Belasan Sumur di Desa Jungkare Klaten Amblas, Sebelumnya Warga Dengar Suara Dentuman

Ilustrasi sumur di Kediri amblas/ Kompas

KLATEN – Sebanyak 12 sumur rumah milik warga di Desa Jungkare, Kecamatan Karanganom, Kabupaten Klaten, Jawa Tengah dilaporkan amblas ke dalam tanah, dalam waktu dua pekan terakhir.

Sebelum terjadi belasan sumur amblas, warga mengaku sempat mendengar beberapa kali dentuman bahkan  sampai membuat penduduk keluar rumah.

“Kejadian-kejadian itu (sumur amblas) sudah dua Minggu lalu.
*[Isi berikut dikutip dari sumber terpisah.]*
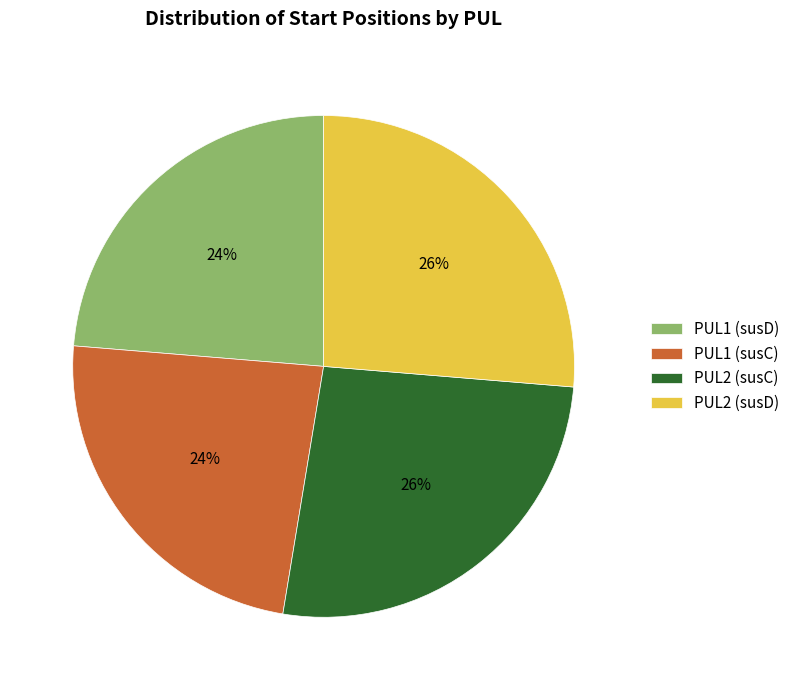

Count the number of slices in the pie.

4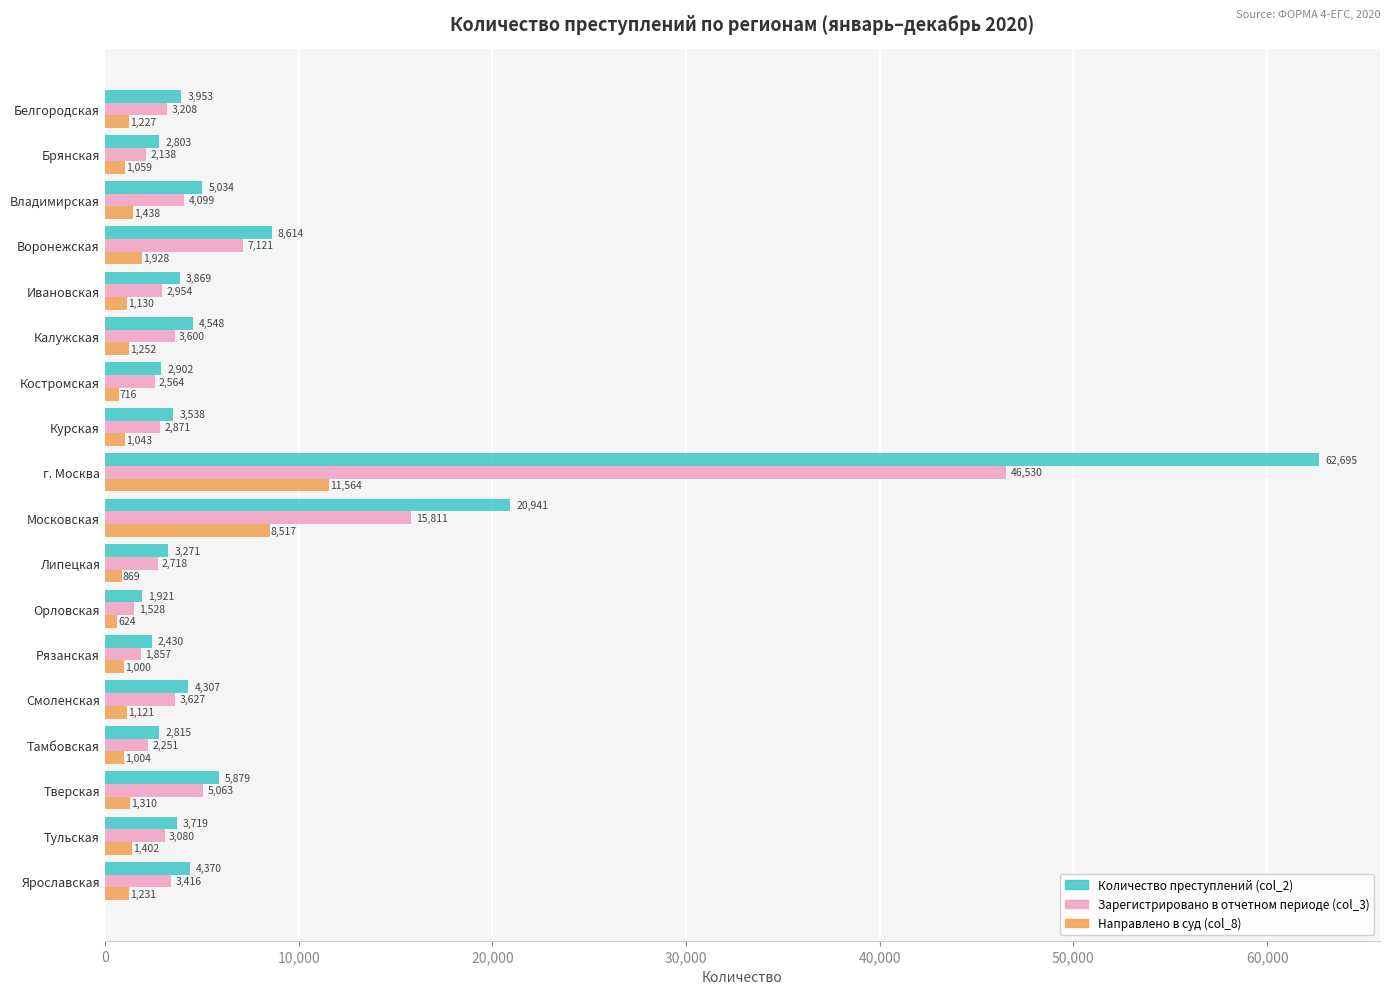

What is the difference between the highest and lowest values at Костромская?

2186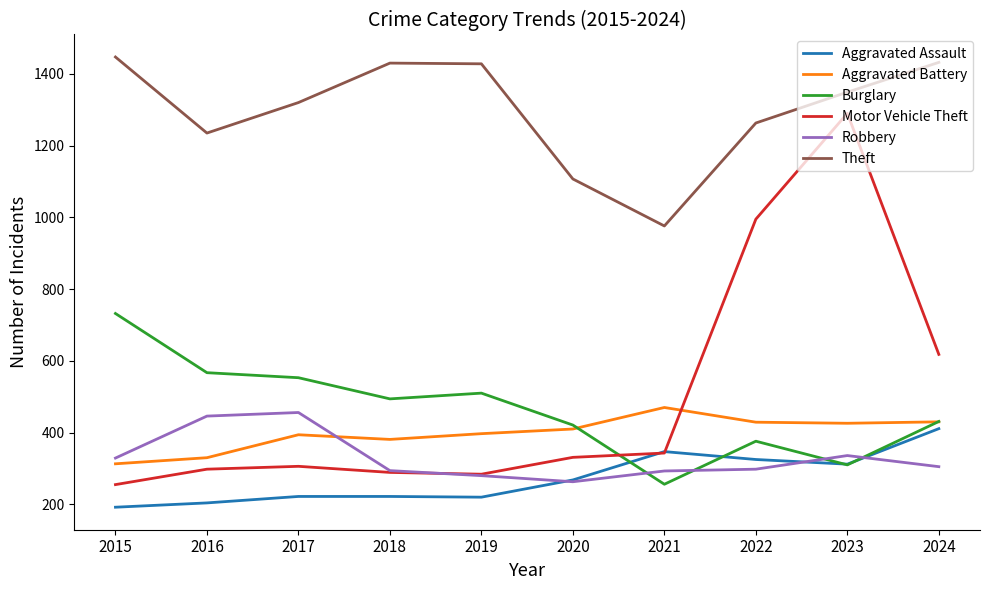

True or false: Burglary and Theft cross at least once.

False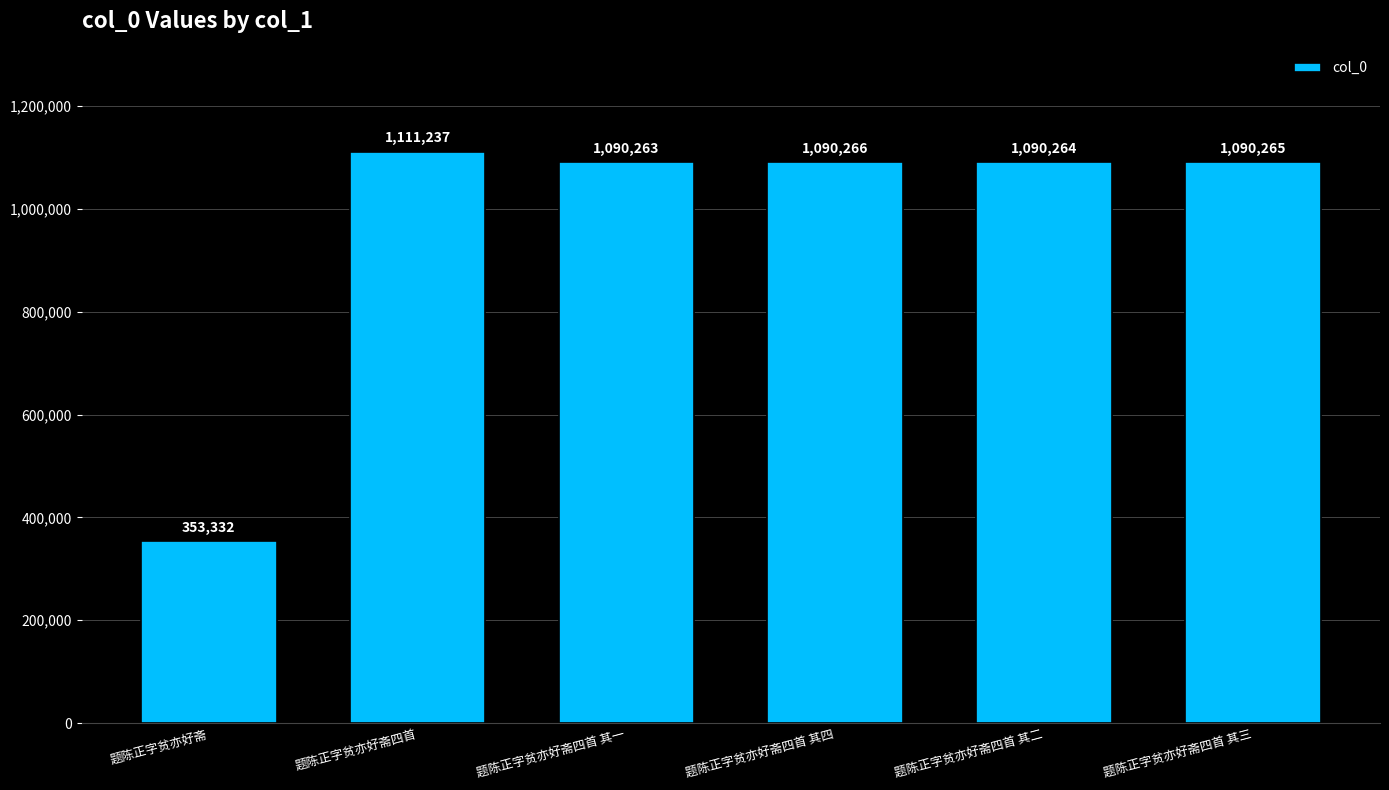

Approximately how many times larger is the value at 题陈正字贫亦好斋四首 其四 compared to 题陈正字贫亦好斋四首 其一?

1.0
Tidak bersamaan tapi mulai Minggu yang lalu terus tambah sampai hari ini,” ungkap Kades Jungkare Kecamatan Karanganom, Wakhid Muchsin, dikutip detikcom Rabu (17/2/2021).

Muchsin menjelaskan dari data sementara ada 12 sumur yang amblas. Delapan di antaranya tanahnya sudah amblas dan empat lainnya menunjukkan tanda retak-retak.

“Jumlah sekitar 12 sumur. Delapan sudah runtuh tanah dan bangunannya, sedangkan empat masih gejala retak,” sambung Muchsin.

Pemerintah desa sudah berkoordinasi dengan BPBD Pemkab Klaten untuk mengecek dan mendata lokasi. Sebagian besar lubang sumur yang amblas sudah ditutup warga.

“Sementara diurug dengan tanah. Kalau tidak diurug nanti menganga membahayakan anak-anak dan masyarakat sekitarnya,” ungkap Muchsin.

Muchsin menduga curah hujan tinggi jadi penyebabnya. Hujan deras beberapa hari menyebabkan debit air di sumur naik.

“Curah hujan tinggi tahun ini. Sampai-sampai volume air di sumur naik 2 sampai 3 meter dari permukaan normal sehingga lapisan yang pasir tergerus,” kata Muchsin.